Bruno Ferrari, repórter da revista Época e do blog Bombou Na Web:
“Tem espaço para tudo na internet. Há gente de talento, que se relaciona bem e por isso consegue se manter na lista das webcelebridades, freqüentar festinhas, ser chamado para campanhas, etc. Existe também quem vive de copiar formatos já existentes, mas com uma embalagem nova, o que não é ruim. A receita da fama na internet atual pode ser herdada da época dos blogs: é preciso fazer atualizações freqüentes, sempre estar de olho no que seu público – contatos, seguidores – estão falando sobre você e procurar se diferenciar das milhões de opções que os consumidores de conteúdo têm na internet.”
Maurício Cid, do blog NãoSalvo:
“Quem lança a fama não é um canal específico, mas o conjunto da obra. Meu critério principal de escolha é eu gostar de um vídeo. Eu priorizo o meu gosto porque se a pessoa visita o blog sempre é porque se identifica com o tipo de humor que eu curto. Se for algo que eu achei sem graça, as chances de eu colocar no ar são zero.”
Alexandre Inagaki, jornalista, consultor em mídias sociais e blogueiro do Pensar Enlouquece, Pense Nisso:
“Há o lado de gente que usou a web para divulgar músicas, textos, ideias, vídeos, e graças à internet conseguiu reconhecimento sem precisar causar overdoses de vergonha alheia web afora. E aí cito André ‘Cardoso’ Czarnobai, os Jovens Nerds, Susie Lau, João Paulo Cuenca, Mombojó, Eduardo Spohr, Lily Allen e Fábio Yabu como alguns dos trocentos exemplos que dá para elencar de gente talentosa que começou a divulgar seus trabalhos na internet, e hoje assina colunas em jornais, frequenta listas de best-sellers, faz shows concorridos e o escambau. Mas mesmo a fama de blogueiro, que recebe convites VIPs para a festa, é uma exposição que, por mais ínfima que seja, de qualquer modo ajuda a abrir portas. Se a webcelebridade aproveitar isso para expor seus trabalhos e talentos que possa exibir, não duvido que consiga capitalizar esses reconhecimentos de uma maneira mais consistente. Mas, se ficar satisfeita só com esses holofotes que logo se apagam e viram abóbora depois da meia-noite, desaparecerá feito esses ex-participantes de reality shows que depois mendigam ajuda em programas vespertinos de fofocas e celebridades.”
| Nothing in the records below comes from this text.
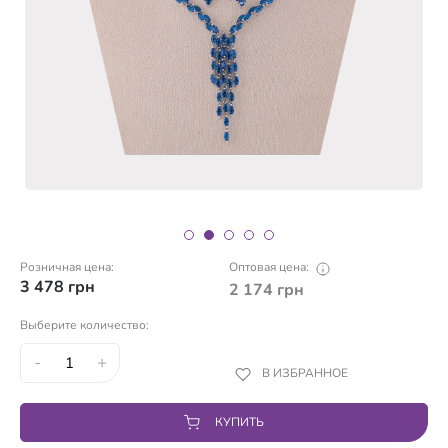
Розничная цена:
Оптовая цена:
3 478
грн
2 174
грн
Выберите количество:
-
+
В ИЗБРАННОЕ
КУПИТЬ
Por fim, não dá para não mencionar o alerta de Alex Primo: os manuais e as definições mais fracassam do que dão certo.
“A gente pode dizer que essa busca pela celebridade, pela fama, está mais para uma historia de fracassos. Poucos são aqueles que conseguem manter a fama. A fama é uma construção: manter-se na fama, por si só, já é um talento.”